0%
Still working...

CLEAVE UNTO LITERARY FICTION AND FORSAKE ALL OTHERS?

  The litblog co-op recently began naming “Read This!” books with the aim of promoting “authors and presses . . . struggling to be noticed in a flooded marketplace.” A laudable goal, and the editors deserve huge credit for their undertaking. However, their selection of Kate Atkinson’s Case Histories engendered a discussion of (among other matters) whether the book was genre (mystery or detective in this case) fiction or “deserved” to be classified as literary fiction.

I acknowledge that these classification systems have their uses–shelving n bookstores, for example. However I found the tone of many comments almost comic in their assumption that literary fiction is ipso facto the highest form, that all others deserve at best a seat at the foot of the literary table, or should perhaps even be refused entrance to the main hall. I’m reminded of similar discussions about the sanctity of those books which are “character-driven” or “voice-driven” as opposed to (Oh, No!) “action driven.”

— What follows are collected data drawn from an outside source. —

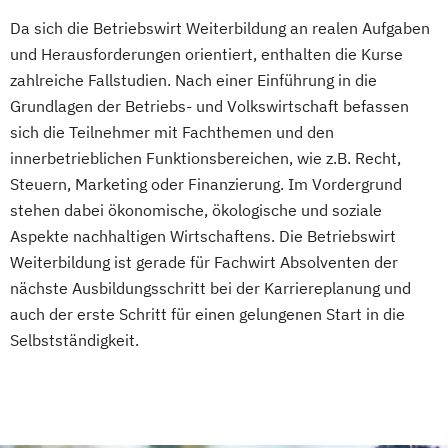
Da sich die Betriebswirt Weiterbildung an realen Aufgaben
und Herausforderungen orientiert, enthalten die Kurse
zahlreiche Fallstudien. Nach einer Einführung in die
Grundlagen der Betriebs- und Volkswirtschaft befassen
sich die Teilnehmer mit Fachthemen und den
innerbetrieblichen Funktionsbereichen, wie z.B. Recht,
Steuern, Marketing oder Finanzierung. Im Vordergrund
stehen dabei ökonomische, ökologische und soziale
Aspekte nachhaltigen Wirtschaftens. Die Betriebswirt
Weiterbildung ist gerade für Fachwirt Absolventen der
nächste Ausbildungsschritt bei der Karriereplanung und
auch der erste Schritt für einen gelungenen Start in die
Selbstständigkeit.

Back in the day–as you can see from my snapshot, that’s a way-back day, indeed–there were no MFA writing programs.  When I graduated as an English major, a few “creative writing” courses had popped up on the university scene. We laughed.  Who taught Faulkner creative writing? Or Joyce? Or Yeats? Was some earnest professor to provide the world with its next Fitzgerald? Despite our derision, of course, “creative writing” has grown into an MFA industry. What’s more, some damn fine writers have come out of those programs. At least one Pulitzer Prize winner that I know of–Michael Chabon via University of California at Irvine. Would he and other terrific authors have produced their high-quality work without their MFA’s? Impossible to prove, but to deny the schools all credit would be foolish at best.

Yet, the industry has also produced (predictably, I guess) some silly pretensions, and this business of holding no other writing gods sacred save whatever we hold to qualify as Literary Fiction is one of them. I suggest–just as was happening when my classmates and I sneered at the idea of teaching the art of writing fiction–that there’s more snobbery than quality-assessment going on here.